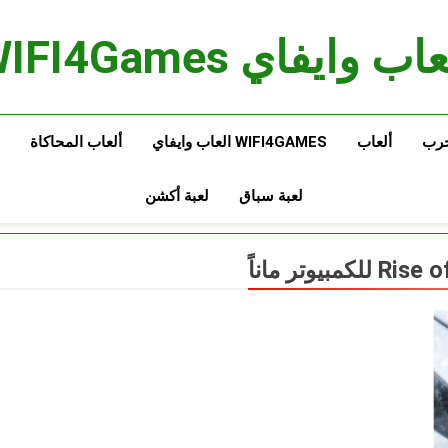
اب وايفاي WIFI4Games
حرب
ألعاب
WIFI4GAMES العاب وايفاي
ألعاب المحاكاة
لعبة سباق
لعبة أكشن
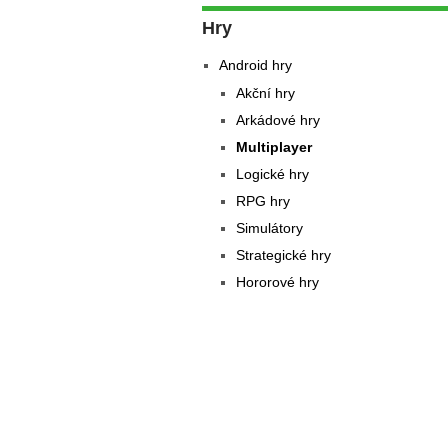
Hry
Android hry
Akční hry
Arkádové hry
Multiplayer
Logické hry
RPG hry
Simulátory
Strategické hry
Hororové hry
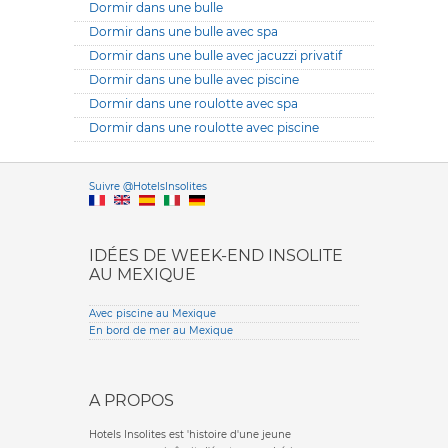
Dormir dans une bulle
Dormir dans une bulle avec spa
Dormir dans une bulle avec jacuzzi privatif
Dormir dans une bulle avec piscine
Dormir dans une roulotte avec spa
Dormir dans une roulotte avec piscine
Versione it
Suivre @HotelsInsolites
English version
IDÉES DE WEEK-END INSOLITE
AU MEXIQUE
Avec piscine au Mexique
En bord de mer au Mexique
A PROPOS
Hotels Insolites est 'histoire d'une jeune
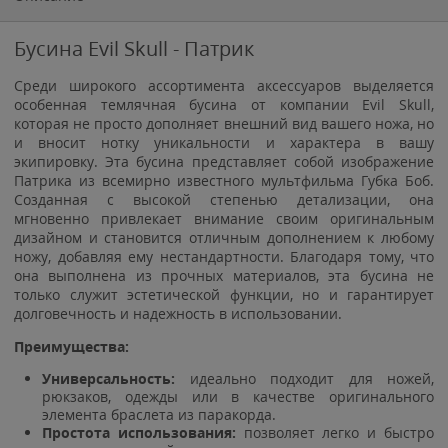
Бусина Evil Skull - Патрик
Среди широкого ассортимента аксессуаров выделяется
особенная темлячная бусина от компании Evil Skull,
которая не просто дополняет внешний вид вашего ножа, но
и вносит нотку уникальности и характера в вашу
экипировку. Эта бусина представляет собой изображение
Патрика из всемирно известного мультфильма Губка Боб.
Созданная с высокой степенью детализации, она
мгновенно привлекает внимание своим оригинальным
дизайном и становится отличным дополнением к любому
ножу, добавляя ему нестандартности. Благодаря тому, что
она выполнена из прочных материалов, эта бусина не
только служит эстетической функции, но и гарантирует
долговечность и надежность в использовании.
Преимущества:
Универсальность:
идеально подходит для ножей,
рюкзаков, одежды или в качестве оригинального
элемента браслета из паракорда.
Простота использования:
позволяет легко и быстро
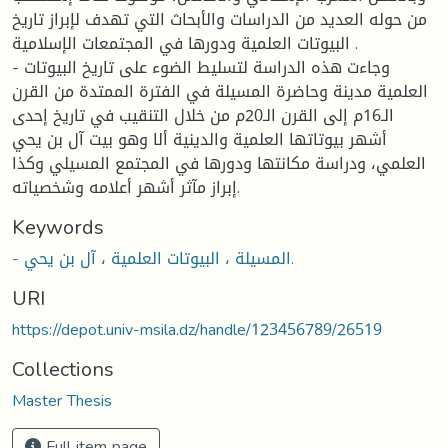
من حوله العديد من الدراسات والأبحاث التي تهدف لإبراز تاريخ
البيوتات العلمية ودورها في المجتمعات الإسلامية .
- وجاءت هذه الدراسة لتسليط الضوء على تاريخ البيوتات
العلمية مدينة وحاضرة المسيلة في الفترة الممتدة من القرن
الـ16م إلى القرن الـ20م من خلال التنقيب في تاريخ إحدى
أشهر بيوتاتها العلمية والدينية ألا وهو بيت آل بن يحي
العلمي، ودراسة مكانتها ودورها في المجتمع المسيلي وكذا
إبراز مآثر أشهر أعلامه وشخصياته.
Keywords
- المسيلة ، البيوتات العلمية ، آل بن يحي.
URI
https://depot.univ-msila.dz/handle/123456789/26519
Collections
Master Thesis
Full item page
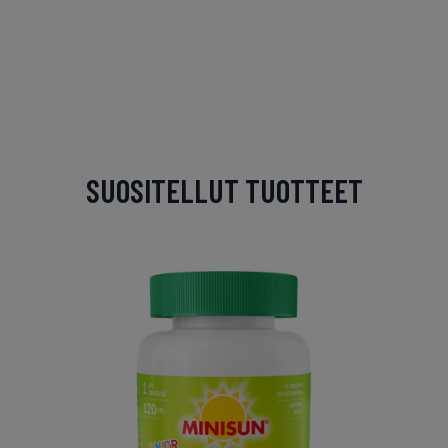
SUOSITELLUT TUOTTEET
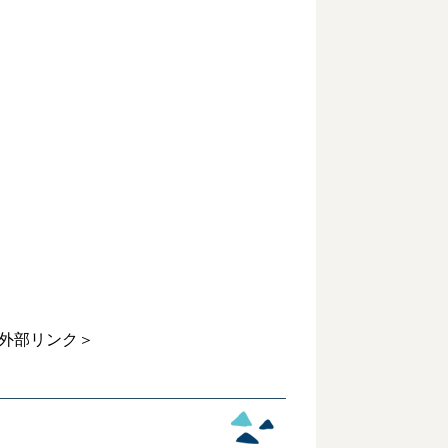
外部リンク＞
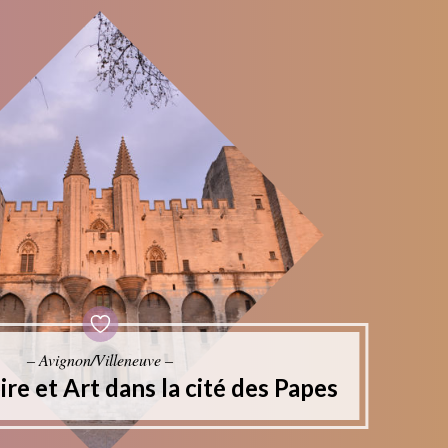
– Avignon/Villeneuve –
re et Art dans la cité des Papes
========================================
### ASSIGNMENT
Output every record above verbatim, excluding images.

### RESPONSE BELOW
اب وايفاي WIFI4Games
حرب
ألعاب
WIFI4GAMES العاب وايفاي
ألعاب المحاكاة
لعبة سباق
لعبة أكشن
Hry
Android hry
Akční hry
Arkádové hry
Multiplayer
Logické hry
RPG hry
Simulátory
Strategické hry
Hororové hry
Dormir dans une bulle
Dormir dans une bulle avec spa
Dormir dans une bulle avec jacuzzi privatif
Dormir dans une bulle avec piscine
Dormir dans une roulotte avec spa
Dormir dans une roulotte avec piscine
Versione it
Suivre @HotelsInsolites
English version
IDÉES DE WEEK-END INSOLITE
AU MEXIQUE
Avec piscine au Mexique
En bord de mer au Mexique
A PROPOS
Hotels Insolites est 'histoire d'une jeune
Бусина Evil Skull - Патрик
Среди широкого ассортимента аксессуаров выделяется
особенная темлячная бусина от компании Evil Skull,
которая не просто дополняет внешний вид вашего ножа, но
и вносит нотку уникальности и характера в вашу
экипировку. Эта бусина представляет собой изображение
Патрика из всемирно известного мультфильма Губка Боб.
Созданная с высокой степенью детализации, она
мгновенно привлекает внимание своим оригинальным
дизайном и становится отличным дополнением к любому
ножу, добавляя ему нестандартности. Благодаря тому, что
она выполнена из прочных материалов, эта бусина не
только служит эстетической функции, но и гарантирует
долговечность и надежность в использовании.
Преимущества:
Универсальность:
идеально подходит для ножей,
рюкзаков, одежды или в качестве оригинального
элемента браслета из паракорда.
Простота использования:
позволяет легко и быстро
من حوله العديد من الدراسات والأبحاث التي تهدف لإبراز تاريخ
البيوتات العلمية ودورها في المجتمعات الإسلامية .
- وجاءت هذه الدراسة لتسليط الضوء على تاريخ البيوتات
العلمية مدينة وحاضرة المسيلة في الفترة الممتدة من القرن
الـ16م إلى القرن الـ20م من خلال التنقيب في تاريخ إحدى
أشهر بيوتاتها العلمية والدينية ألا وهو بيت آل بن يحي
العلمي، ودراسة مكانتها ودورها في المجتمع المسيلي وكذا
إبراز مآثر أشهر أعلامه وشخصياته.
Keywords
- المسيلة ، البيوتات العلمية ، آل بن يحي.
URI
https://depot.univ-msila.dz/handle/123456789/26519
Collections
Master Thesis
Full item page
SUOSITELLUT TUOTTEET
外部リンク＞
– Avignon/Villeneuve –
re et Art dans la cité des Papes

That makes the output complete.